2023 Lecture: Dame Kate Barker
In October 2023, a lecture on 'Do we need more women in economic policy?' was given by Dame Kate Barker, one of the leading policy-oriented economists of her generation.
Kate Barker has had an extraordinarily diverse career including roles as Chief Economist at Ford of Europe, Economic Advisor to the CBI and three terms as a member of the Bank of England’s Monetary Policy Committee. She served as a board member of the Office for Budget Responsibility and is currently a member of the Governing Council of the Productivity Institute. Between 2010-2015, Kate chaired the Northern Ireland Economic Advisory Group which sought to identify practical ways of addressing Northern Ireland’s productivity.
Kate has a longstanding interest in social policy questions particularly housing and pensions. She conducted major reviews of UK housing supply and land use planning in the early 2000s.

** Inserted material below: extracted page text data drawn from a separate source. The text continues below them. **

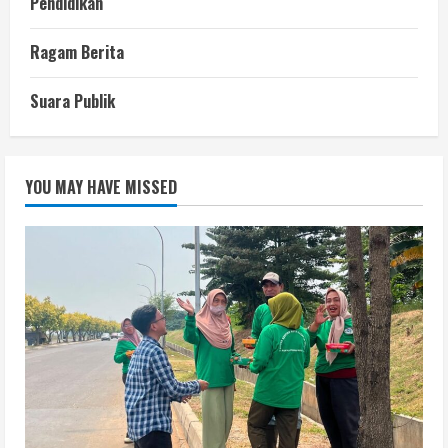
Pendidikan
Ragam Berita
Suara Publik
YOU MAY HAVE MISSED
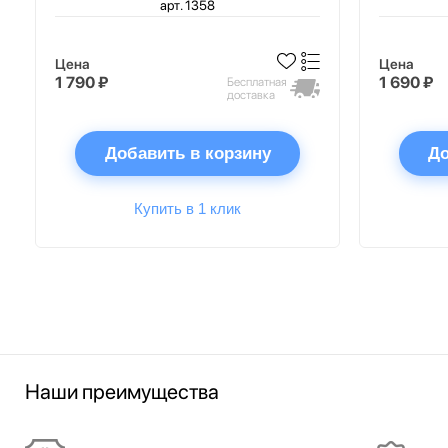
арт. 1358
Цена
Цена
1 790 ₽
1 690 ₽
Бесплатная
доставка
Добавить в корзину
До
Купить в 1 клик
Наши преимущества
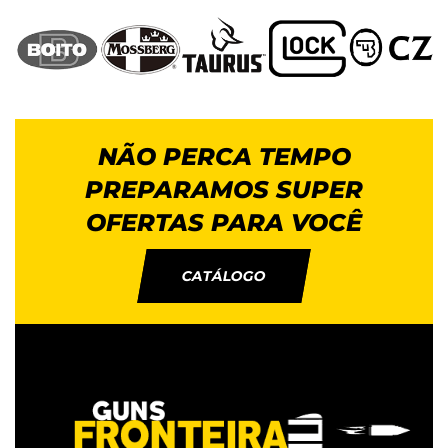
NÃO PERCA TEMPO
PREPARAMOS SUPER
OFERTAS PARA VOCÊ
CATÁLOGO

Some of the results of her work in this area are summarised in Housing: Where’s the plan? 2014. The proposals continue to be relevant a decade later.
Early in her career, Kate worked in the pensions industry. Later her involvement with the sector was as a trustee member or trustee chair. In 2000, Kate took on the demanding role of chair of the Universities Superannuation Scheme, the largest non-governmental scheme in the UK.